While T&B may have been created to capitalize on the popularity of craft beer, its Canadian stepbrother, Molson Coors Brewing, seems less impressed with the nation’s small producers.
Molson Coors CEO Peter Swinburn told Bloomberg that the nation’s craft breweries are “massively overvalued.”
“I’m sure the craft owners would say they’re not overvalued,” Swinburn told the website. “I’m just saying we have to generate value from any purchase we make, and we find it difficult to get the returns we want.”
Swinburn did, however, say he wouldn’t rule out buying SABMiller PLC’s 58 percent stake in MillerCoors, should it become available.
“The important thing for me is to put the company in position to take advantage of whatever comes our way,'” Swinburn told The Wall Street Journal.
Nevertheless, one thing brewers both large and small have to deal with is climate change. The latest report about this topic, which has been surfacing with disconcerting regularity, comes from St. Louis Today.
“Locally, more than two dozen local breweries, not to mention Anheuser-Busch, employ thousands and have a huge economic impact on the region,” the article read. “And they will face unique challenges with climate change.”
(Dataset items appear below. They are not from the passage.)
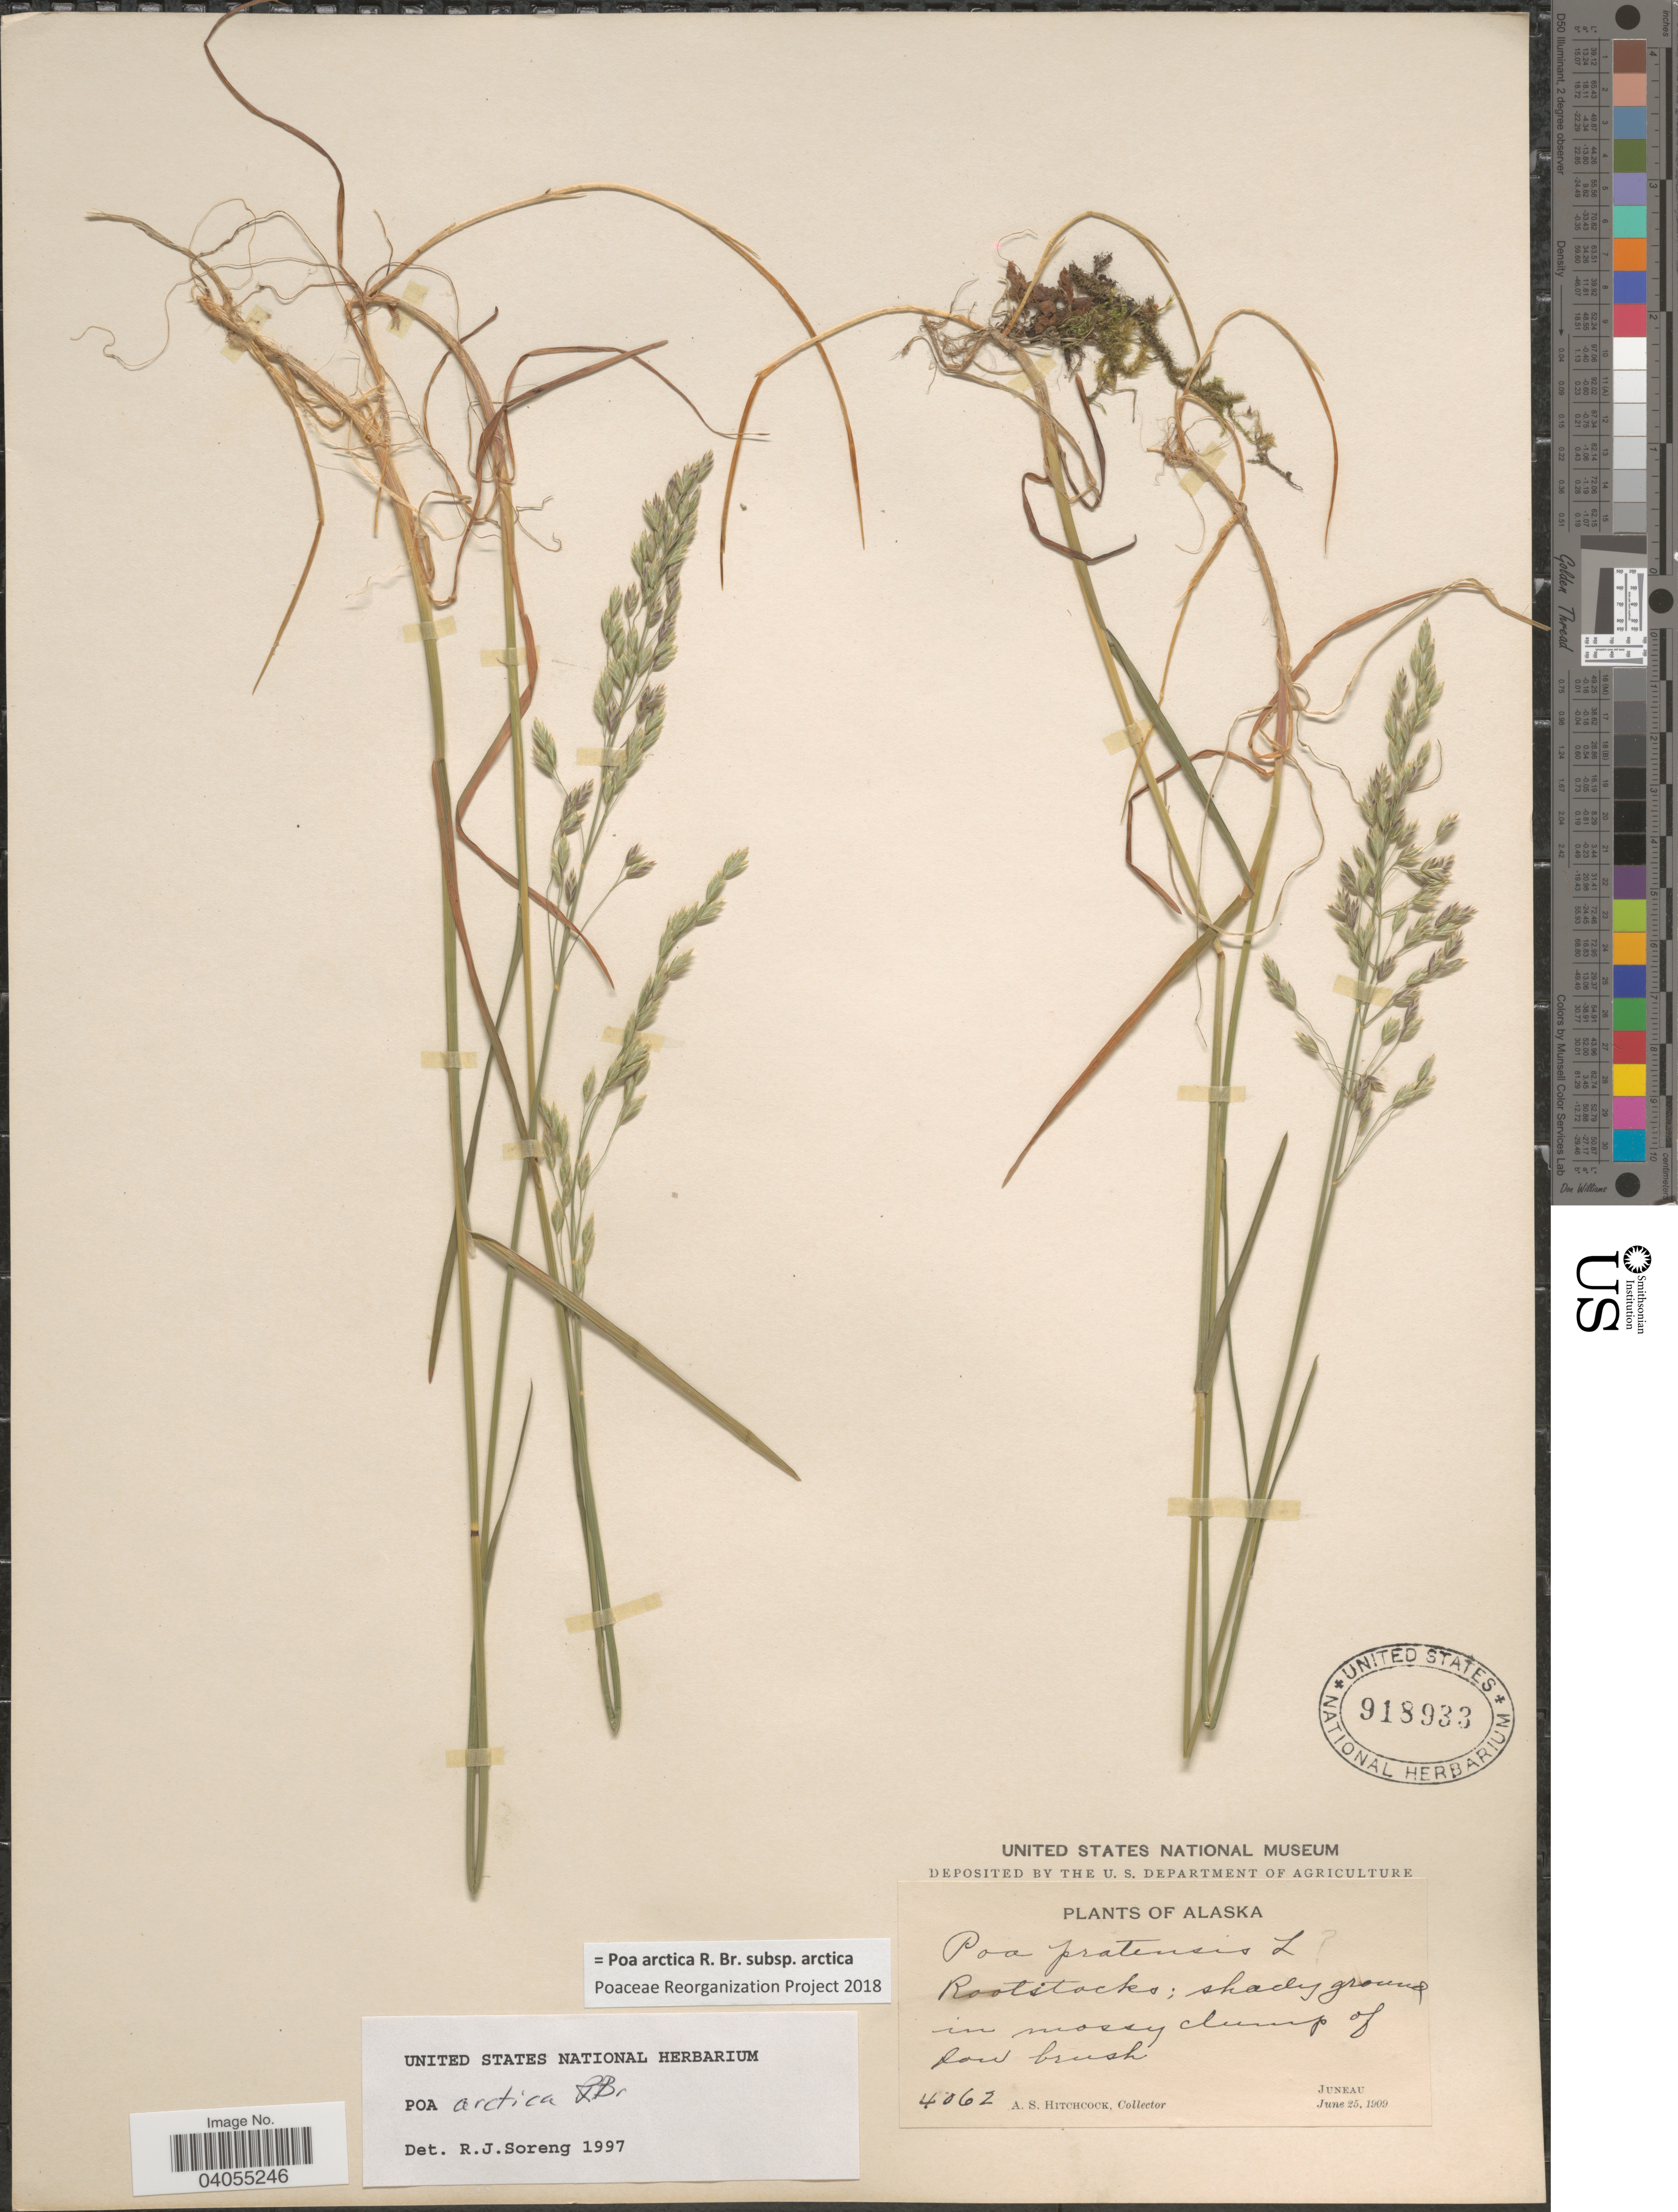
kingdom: Plantae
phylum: Tracheophyta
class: Liliopsida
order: Poales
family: Poaceae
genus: Poa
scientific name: Poa arctica subsp. arctica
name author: R. Br.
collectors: A. S. Hitchcock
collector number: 4062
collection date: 1909-06-25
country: United States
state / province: Alaska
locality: Rootstocks; shady ground in mossy clump of low brush. Juneau.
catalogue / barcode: US 918933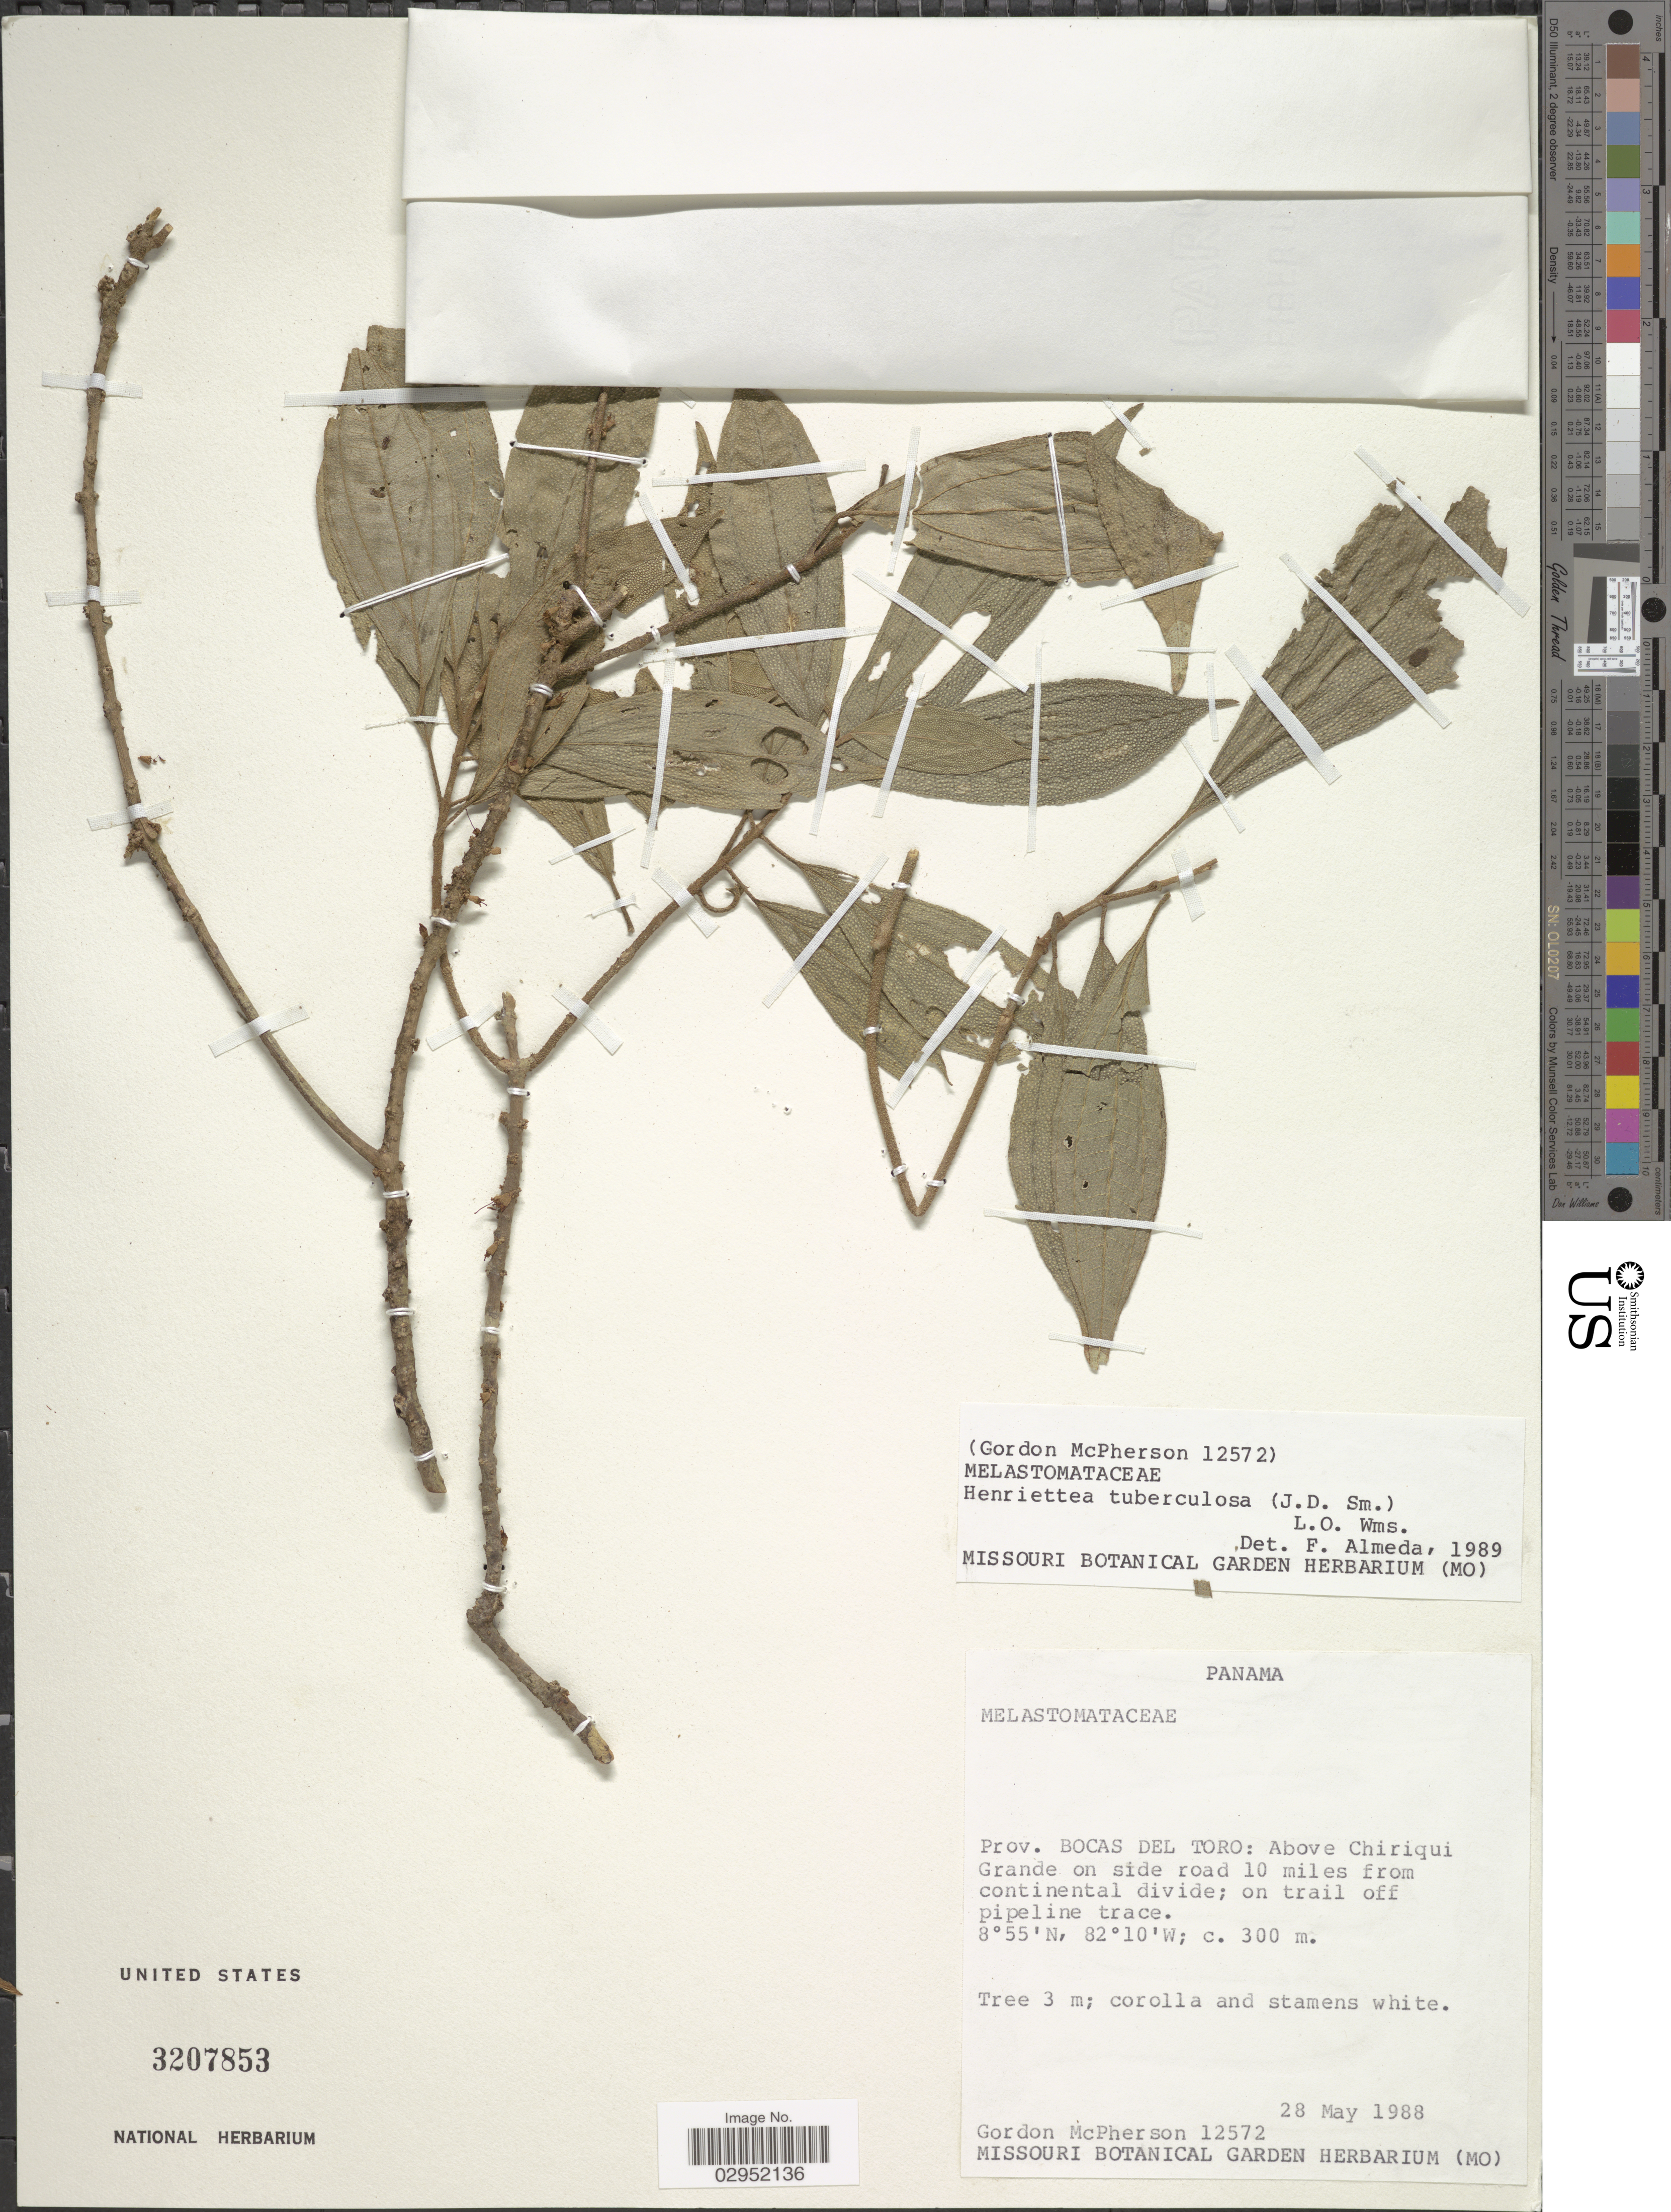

In an effort to get ahead of the problem, at least on a local level, local political figures, the grassroots environmental Sierra Club organization, and the NAACP vocalized these concerns and promised to combat them through cooperative partnerships.
“I’m going to work with the Sierra Club to do all I can on the state levelÔÇªto bring about strong environmental protection laws,” Missouri State Sen. Jamilah Nasheed said, speaking at Urban Chestnut Brewing Co.
To do its part, Urban Chestnut has installed (or is in the process of installing) solar panels on the roofs of its brewery and new brew hall.
“We’re just a tiny little piece of the whole puzzle,” Urban Chestnut co-founder and brewmaster Florian Kuplent told the website.
Another tiny piece of the craft brewing puzzle? Beer labels. The Alcohol and Tobacco Tax and Trade Bureau has released a new sample label generator tool meant to help industry members better understand what changes they are allowed to make to approved labels without having to submit a new application for approval.
The new tool allows the user to view samples inclusive of the desired changes and automatically generates sample labels complete with allowed amendments.